- WHAT IS NEEDED -
Transcribe the lines of the listing verbatim, from the line containing "the below command." through the end of the listing, inclusive.

+===+

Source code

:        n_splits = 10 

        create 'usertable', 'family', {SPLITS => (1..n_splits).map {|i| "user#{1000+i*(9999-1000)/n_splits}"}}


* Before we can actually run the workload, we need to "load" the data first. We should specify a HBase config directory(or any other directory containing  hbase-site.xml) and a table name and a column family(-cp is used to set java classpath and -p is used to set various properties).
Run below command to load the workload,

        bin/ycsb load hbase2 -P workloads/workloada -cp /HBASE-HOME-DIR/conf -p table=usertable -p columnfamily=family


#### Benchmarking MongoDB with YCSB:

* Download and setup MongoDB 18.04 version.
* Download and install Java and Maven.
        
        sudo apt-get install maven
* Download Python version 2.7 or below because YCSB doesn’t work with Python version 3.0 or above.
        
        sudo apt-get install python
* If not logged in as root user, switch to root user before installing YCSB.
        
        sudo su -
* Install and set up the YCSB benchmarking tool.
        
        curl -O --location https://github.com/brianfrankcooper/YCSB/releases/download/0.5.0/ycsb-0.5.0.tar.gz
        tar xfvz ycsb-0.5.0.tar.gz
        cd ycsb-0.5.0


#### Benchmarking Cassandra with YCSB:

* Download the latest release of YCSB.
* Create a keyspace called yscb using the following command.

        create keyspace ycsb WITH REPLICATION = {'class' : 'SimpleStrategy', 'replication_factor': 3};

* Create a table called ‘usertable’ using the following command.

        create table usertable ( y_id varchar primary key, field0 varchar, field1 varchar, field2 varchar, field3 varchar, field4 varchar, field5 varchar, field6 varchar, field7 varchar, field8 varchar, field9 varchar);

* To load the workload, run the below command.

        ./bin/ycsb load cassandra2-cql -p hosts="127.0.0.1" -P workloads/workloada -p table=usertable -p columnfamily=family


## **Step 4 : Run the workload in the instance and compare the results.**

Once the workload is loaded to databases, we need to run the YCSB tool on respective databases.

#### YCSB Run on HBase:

+===+

- THE ANSWER -
* To load the workload, run the below command.

        ./bin/ycsb load cassandra2-cql -p hosts="127.0.0.1" -P workloads/workloada -p table=usertable -p columnfamily=family


## **Step 4 : Run the workload in the instance and compare the results.**

Once the workload is loaded to databases, we need to run the YCSB tool on respective databases.

#### YCSB Run on HBase:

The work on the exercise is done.